== ABOUT THIS TASK ==
Down to the last line, restate the records word for word, but not the pictures.

== EXERCISE MATERIAL ==
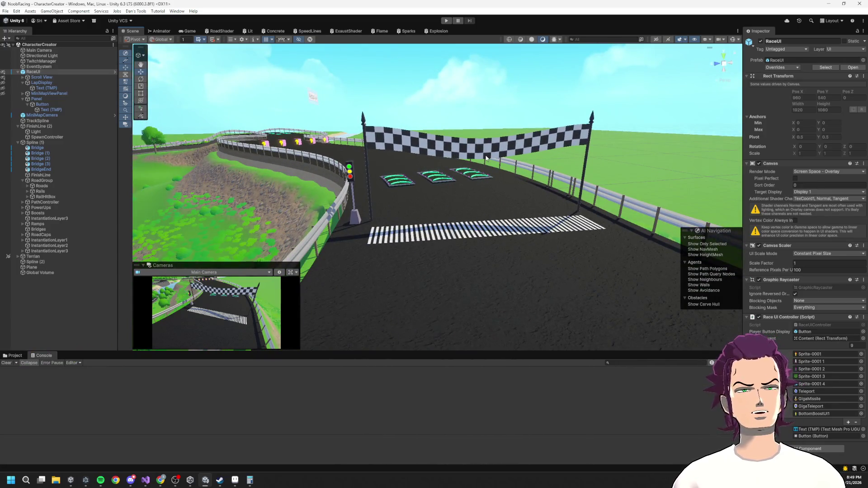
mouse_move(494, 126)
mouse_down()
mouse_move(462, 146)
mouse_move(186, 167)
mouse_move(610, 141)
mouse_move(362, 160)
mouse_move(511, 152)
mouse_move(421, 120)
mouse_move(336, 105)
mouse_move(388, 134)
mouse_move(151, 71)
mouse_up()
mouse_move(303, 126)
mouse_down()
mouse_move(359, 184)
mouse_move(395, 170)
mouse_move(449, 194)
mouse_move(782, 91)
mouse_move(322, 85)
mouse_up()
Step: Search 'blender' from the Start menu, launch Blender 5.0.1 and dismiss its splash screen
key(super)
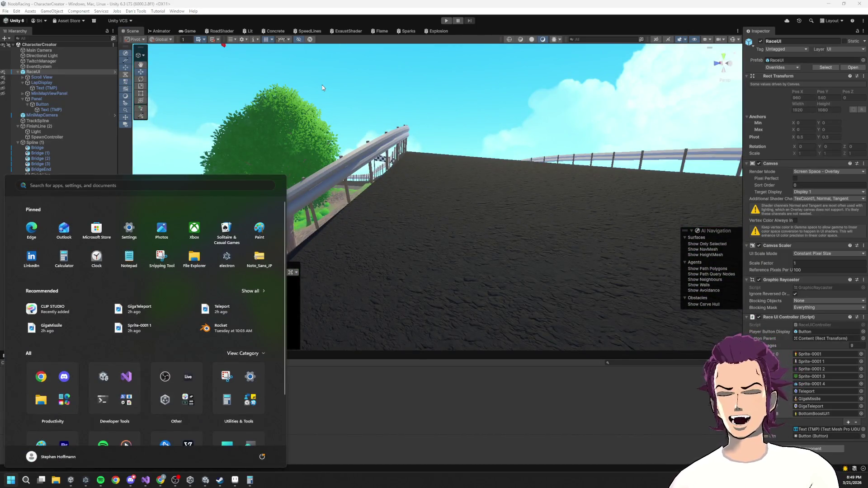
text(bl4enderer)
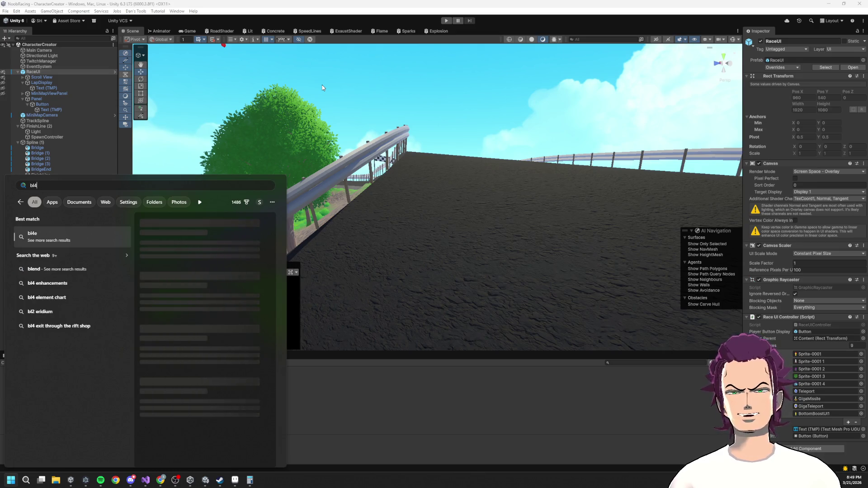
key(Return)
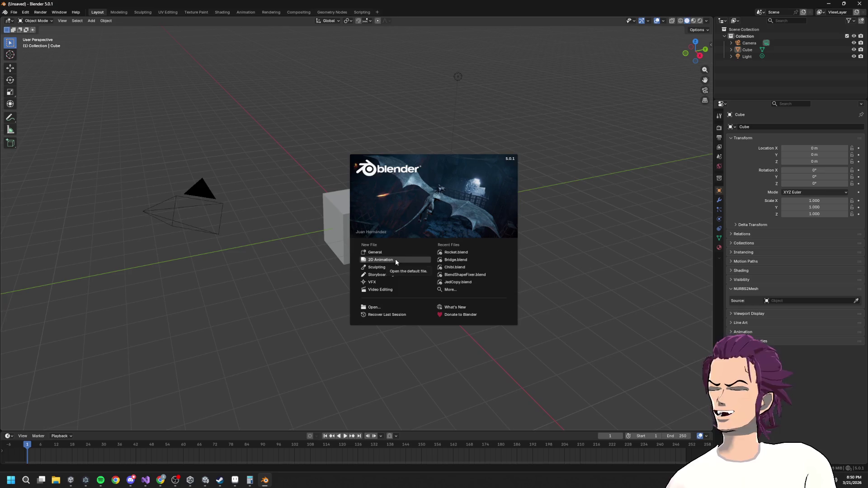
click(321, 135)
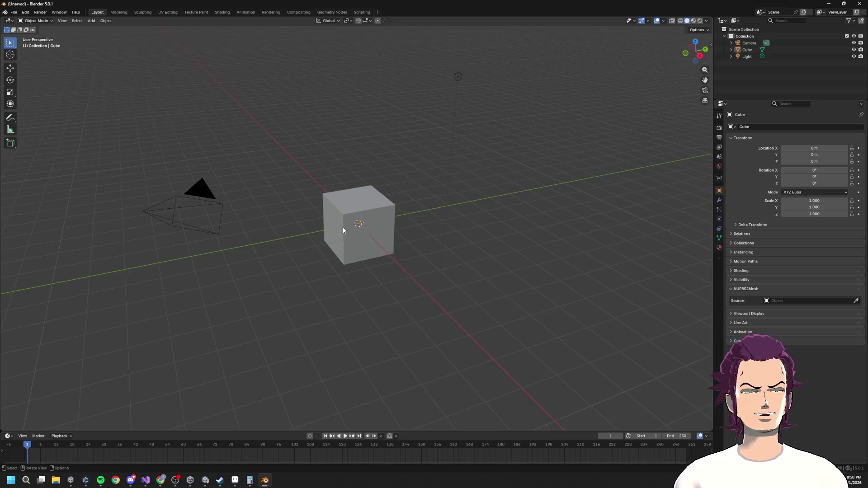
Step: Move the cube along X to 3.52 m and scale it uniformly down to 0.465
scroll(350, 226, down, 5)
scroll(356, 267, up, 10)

== EXPECTED OUTPUT ==
mouse_move(494, 126)
mouse_down()
mouse_move(462, 146)
mouse_move(186, 167)
mouse_move(610, 141)
mouse_move(362, 160)
mouse_move(511, 152)
mouse_move(421, 120)
mouse_move(336, 105)
mouse_move(388, 134)
mouse_move(151, 71)
mouse_up()
mouse_move(303, 126)
mouse_down()
mouse_move(359, 184)
mouse_move(395, 170)
mouse_move(449, 194)
mouse_move(782, 91)
mouse_move(322, 85)
mouse_up()
Step: Search 'blender' from the Start menu, launch Blender 5.0.1 and dismiss its splash screen
key(super)
text(bl4enderer)
key(Return)
click(321, 135)
Step: Move the cube along X to 3.52 m and scale it uniformly down to 0.465
scroll(350, 226, down, 5)
scroll(356, 267, up, 10)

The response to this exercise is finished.